Dreaming offers a similar example. I may dream that a lion is about to eat me. I try to run, but the lion is too fast. As he chomps down on my leg, I awake in my bed, gasping. I laugh, realizing that my predicament was in fact a simulation. So there are two internal models at play here -- the first, that I am trying to escape a very real, very dangerous lion; the second, that I was dreaming, and that the lion was only an internal projection. These models are not equal in their veracity or their value. If the first model was true, then I would be dead. Since I am living and my leg is intact, the second model appears to be more consistent with reality. The argument could be made that all human learning (and the basis of all science) is the refinement of models over time.

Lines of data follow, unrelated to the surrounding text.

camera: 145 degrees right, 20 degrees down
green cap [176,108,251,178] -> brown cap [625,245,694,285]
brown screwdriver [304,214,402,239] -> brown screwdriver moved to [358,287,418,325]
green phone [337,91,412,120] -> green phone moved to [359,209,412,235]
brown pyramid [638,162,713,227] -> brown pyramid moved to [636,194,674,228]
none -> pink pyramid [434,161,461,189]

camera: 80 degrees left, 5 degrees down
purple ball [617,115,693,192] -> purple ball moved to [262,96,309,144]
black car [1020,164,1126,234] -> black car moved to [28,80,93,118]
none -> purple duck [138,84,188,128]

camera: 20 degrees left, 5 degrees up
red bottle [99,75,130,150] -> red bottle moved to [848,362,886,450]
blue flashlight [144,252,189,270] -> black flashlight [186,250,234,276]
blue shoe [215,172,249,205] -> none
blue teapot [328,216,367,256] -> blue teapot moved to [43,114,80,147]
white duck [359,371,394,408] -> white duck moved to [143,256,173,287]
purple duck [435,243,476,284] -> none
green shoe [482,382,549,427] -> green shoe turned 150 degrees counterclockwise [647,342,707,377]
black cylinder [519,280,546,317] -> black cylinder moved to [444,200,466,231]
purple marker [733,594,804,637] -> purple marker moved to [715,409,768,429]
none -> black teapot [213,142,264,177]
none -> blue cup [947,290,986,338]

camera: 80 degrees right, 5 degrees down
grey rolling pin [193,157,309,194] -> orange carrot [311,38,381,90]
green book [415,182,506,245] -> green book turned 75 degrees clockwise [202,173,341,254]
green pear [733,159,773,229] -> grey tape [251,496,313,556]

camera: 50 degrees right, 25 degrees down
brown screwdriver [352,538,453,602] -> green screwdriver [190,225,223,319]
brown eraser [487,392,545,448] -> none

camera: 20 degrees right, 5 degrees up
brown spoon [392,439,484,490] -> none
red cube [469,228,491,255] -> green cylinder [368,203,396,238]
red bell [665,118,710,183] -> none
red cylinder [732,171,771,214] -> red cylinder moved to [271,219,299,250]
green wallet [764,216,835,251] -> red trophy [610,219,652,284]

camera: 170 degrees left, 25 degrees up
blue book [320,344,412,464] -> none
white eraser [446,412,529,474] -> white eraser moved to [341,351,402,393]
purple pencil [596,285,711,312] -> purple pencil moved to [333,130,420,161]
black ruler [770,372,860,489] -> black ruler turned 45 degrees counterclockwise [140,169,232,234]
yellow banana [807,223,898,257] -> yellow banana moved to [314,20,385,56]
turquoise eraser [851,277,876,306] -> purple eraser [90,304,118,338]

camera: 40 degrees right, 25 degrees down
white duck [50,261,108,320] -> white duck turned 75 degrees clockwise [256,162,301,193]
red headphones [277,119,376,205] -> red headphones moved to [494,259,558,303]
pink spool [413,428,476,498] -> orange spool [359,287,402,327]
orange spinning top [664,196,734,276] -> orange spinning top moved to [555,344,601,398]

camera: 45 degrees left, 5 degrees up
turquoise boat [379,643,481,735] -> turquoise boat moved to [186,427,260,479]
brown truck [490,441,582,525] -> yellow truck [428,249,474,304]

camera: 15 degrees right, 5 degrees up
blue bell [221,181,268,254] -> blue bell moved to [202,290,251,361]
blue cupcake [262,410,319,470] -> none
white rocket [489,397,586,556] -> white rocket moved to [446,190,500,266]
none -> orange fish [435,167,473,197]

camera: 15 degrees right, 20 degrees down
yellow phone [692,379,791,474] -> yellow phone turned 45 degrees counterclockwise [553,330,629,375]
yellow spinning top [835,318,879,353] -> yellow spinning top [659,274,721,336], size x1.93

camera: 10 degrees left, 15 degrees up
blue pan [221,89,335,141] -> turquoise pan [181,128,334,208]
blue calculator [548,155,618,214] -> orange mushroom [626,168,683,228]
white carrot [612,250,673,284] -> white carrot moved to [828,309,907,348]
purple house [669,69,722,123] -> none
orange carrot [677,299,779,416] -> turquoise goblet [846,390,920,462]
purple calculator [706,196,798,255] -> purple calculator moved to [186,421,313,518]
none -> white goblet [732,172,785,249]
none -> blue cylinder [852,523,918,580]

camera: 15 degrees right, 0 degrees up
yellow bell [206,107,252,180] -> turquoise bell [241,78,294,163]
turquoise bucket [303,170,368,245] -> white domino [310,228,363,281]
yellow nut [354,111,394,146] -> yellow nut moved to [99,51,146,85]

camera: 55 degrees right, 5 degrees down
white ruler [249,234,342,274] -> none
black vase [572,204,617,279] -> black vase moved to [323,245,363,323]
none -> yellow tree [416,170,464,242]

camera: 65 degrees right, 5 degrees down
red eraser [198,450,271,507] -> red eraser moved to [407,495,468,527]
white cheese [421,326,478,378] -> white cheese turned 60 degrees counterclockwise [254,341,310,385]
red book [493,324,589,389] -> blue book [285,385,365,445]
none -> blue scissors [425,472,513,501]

Now, the "good" models are flawed too. There is no such thing as a bus, or a lion -- these are human words, pointing to human ideas. But they are useful conventions. I think of "self" the same way -- it is a fiction, but a convenient one. When I say that hallucinated imagery is "self-generated," it's a shorthand way of saying the imagery does not map closely to the environment outside the brain, but is has a neurological basis. A hallucination feels real to the "present awareness" we call "I", but when it comes to navigating physical reality, it is not useful, and may even be harmful. A hallucination is bad intel, relayed by unreliable foot soldiers (drug-addled senses), and all decisions made based on the intel is suspect.

So yes, I agree with you -- the self is illusory, and "literary distinctions" are always, to some extent, artificial. Nevertheless I think there is a difference between "internally generated" perceptions -- which may reveal one's feelings and thoughts rather than the immediate environment -- and "externally generated" perceptions -- which may provide good information on physical reality but fail to inform you about your internal state. My view is that at any time, our experience is a mix of internal and external influences -- an interplay between Brain and World -- but that when tripping or dreaming, the dial turns towards "internal".

As pmoseman points out, some of the "filters" that get removed by psychedelics are error-correcting filters, normally responsible for parsing incoming sense-data to improve the signal-to-noise ratio. It is for this reason that I suggest we remain skeptical of externally-oriented insights gleaned from the introspective state.